-- SOURCE MATERIAL follows --

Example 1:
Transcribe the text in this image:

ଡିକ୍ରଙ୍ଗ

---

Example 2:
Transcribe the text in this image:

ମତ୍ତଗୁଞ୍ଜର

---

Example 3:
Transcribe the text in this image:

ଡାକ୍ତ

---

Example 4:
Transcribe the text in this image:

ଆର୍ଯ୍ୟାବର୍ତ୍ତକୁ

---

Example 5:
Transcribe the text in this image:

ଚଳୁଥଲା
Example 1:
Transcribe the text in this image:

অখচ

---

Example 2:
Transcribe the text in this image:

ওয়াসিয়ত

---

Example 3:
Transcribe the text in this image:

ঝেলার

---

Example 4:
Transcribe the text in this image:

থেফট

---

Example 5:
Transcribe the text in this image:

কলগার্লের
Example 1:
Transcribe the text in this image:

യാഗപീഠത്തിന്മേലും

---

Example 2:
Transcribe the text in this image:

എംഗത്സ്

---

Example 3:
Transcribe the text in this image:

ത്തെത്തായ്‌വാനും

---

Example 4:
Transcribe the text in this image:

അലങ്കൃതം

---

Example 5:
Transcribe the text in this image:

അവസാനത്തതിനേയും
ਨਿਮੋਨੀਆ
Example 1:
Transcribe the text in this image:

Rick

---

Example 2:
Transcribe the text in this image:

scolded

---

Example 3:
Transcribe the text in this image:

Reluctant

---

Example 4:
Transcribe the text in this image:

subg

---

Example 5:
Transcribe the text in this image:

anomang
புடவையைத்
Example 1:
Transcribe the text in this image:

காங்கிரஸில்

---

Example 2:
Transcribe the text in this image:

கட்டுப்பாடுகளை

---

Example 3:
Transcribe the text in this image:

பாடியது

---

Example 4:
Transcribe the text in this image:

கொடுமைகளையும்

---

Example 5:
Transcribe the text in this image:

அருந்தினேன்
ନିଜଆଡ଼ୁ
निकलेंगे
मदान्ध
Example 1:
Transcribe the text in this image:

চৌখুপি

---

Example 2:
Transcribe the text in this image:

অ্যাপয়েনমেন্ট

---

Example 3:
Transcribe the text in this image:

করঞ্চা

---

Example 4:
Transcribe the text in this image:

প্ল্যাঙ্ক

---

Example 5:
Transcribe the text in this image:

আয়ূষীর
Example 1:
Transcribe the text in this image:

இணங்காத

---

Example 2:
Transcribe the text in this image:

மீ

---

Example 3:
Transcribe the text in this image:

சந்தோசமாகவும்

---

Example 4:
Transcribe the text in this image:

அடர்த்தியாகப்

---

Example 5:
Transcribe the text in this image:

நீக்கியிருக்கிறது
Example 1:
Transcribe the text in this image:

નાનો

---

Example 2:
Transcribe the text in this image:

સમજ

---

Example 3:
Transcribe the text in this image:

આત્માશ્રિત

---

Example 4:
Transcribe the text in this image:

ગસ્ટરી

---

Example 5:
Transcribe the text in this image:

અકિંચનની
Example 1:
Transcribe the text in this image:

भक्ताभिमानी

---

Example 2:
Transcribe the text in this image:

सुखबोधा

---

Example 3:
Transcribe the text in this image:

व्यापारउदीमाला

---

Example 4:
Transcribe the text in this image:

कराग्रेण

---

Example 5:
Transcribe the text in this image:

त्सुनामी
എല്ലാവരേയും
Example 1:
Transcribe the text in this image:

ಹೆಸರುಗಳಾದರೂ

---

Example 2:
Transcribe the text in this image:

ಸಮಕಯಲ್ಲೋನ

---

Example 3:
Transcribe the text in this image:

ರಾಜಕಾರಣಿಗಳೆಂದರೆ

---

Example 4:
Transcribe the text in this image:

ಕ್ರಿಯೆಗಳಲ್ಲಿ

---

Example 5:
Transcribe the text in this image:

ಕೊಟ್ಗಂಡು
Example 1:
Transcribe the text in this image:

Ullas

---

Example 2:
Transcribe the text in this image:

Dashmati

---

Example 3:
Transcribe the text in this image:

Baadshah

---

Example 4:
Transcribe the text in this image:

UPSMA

-- SOURCE MATERIAL concluded --

▶ _TASK GOAL_
Set down the data exactly.

▶ _EXERCISE OUTPUT_
Example 1:
Transcribe the text in this image:

ଡିକ୍ରଙ୍ଗ

---

Example 2:
Transcribe the text in this image:

ମତ୍ତଗୁଞ୍ଜର

---

Example 3:
Transcribe the text in this image:

ଡାକ୍ତ

---

Example 4:
Transcribe the text in this image:

ଆର୍ଯ୍ୟାବର୍ତ୍ତକୁ

---

Example 5:
Transcribe the text in this image:

ଚଳୁଥଲା
Example 1:
Transcribe the text in this image:

অখচ

---

Example 2:
Transcribe the text in this image:

ওয়াসিয়ত

---

Example 3:
Transcribe the text in this image:

ঝেলার

---

Example 4:
Transcribe the text in this image:

থেফট

---

Example 5:
Transcribe the text in this image:

কলগার্লের
Example 1:
Transcribe the text in this image:

യാഗപീഠത്തിന്മേലും

---

Example 2:
Transcribe the text in this image:

എംഗത്സ്

---

Example 3:
Transcribe the text in this image:

ത്തെത്തായ്‌വാനും

---

Example 4:
Transcribe the text in this image:

അലങ്കൃതം

---

Example 5:
Transcribe the text in this image:

അവസാനത്തതിനേയും
ਨਿਮੋਨੀਆ
Example 1:
Transcribe the text in this image:

Rick

---

Example 2:
Transcribe the text in this image:

scolded

---

Example 3:
Transcribe the text in this image:

Reluctant

---

Example 4:
Transcribe the text in this image:

subg

---

Example 5:
Transcribe the text in this image:

anomang
புடவையைத்
Example 1:
Transcribe the text in this image:

காங்கிரஸில்

---

Example 2:
Transcribe the text in this image:

கட்டுப்பாடுகளை

---

Example 3:
Transcribe the text in this image:

பாடியது

---

Example 4:
Transcribe the text in this image:

கொடுமைகளையும்

---

Example 5:
Transcribe the text in this image:

அருந்தினேன்
ନିଜଆଡ଼ୁ
निकलेंगे
मदान्ध
Example 1:
Transcribe the text in this image:

চৌখুপি

---

Example 2:
Transcribe the text in this image:

অ্যাপয়েনমেন্ট

---

Example 3:
Transcribe the text in this image:

করঞ্চা

---

Example 4:
Transcribe the text in this image:

প্ল্যাঙ্ক

---

Example 5:
Transcribe the text in this image:

আয়ূষীর
Example 1:
Transcribe the text in this image:

இணங்காத

---

Example 2:
Transcribe the text in this image:

மீ

---

Example 3:
Transcribe the text in this image:

சந்தோசமாகவும்

---

Example 4:
Transcribe the text in this image:

அடர்த்தியாகப்

---

Example 5:
Transcribe the text in this image:

நீக்கியிருக்கிறது
Example 1:
Transcribe the text in this image:

નાનો

---

Example 2:
Transcribe the text in this image:

સમજ

---

Example 3:
Transcribe the text in this image:

આત્માશ્રિત

---

Example 4:
Transcribe the text in this image:

ગસ્ટરી

---

Example 5:
Transcribe the text in this image:

અકિંચનની
Example 1:
Transcribe the text in this image:

भक्ताभिमानी

---

Example 2:
Transcribe the text in this image:

सुखबोधा

---

Example 3:
Transcribe the text in this image:

व्यापारउदीमाला

---

Example 4:
Transcribe the text in this image:

कराग्रेण

---

Example 5:
Transcribe the text in this image:

त्सुनामी
എല്ലാവരേയും
Example 1:
Transcribe the text in this image:

ಹೆಸರುಗಳಾದರೂ

---

Example 2:
Transcribe the text in this image:

ಸಮಕಯಲ್ಲೋನ

---

Example 3:
Transcribe the text in this image:

ರಾಜಕಾರಣಿಗಳೆಂದರೆ

---

Example 4:
Transcribe the text in this image:

ಕ್ರಿಯೆಗಳಲ್ಲಿ

---

Example 5:
Transcribe the text in this image:

ಕೊಟ್ಗಂಡು
Example 1:
Transcribe the text in this image:

Ullas

---

Example 2:
Transcribe the text in this image:

Dashmati

---

Example 3:
Transcribe the text in this image:

Baadshah

---

Example 4:
Transcribe the text in this image:

UPSMA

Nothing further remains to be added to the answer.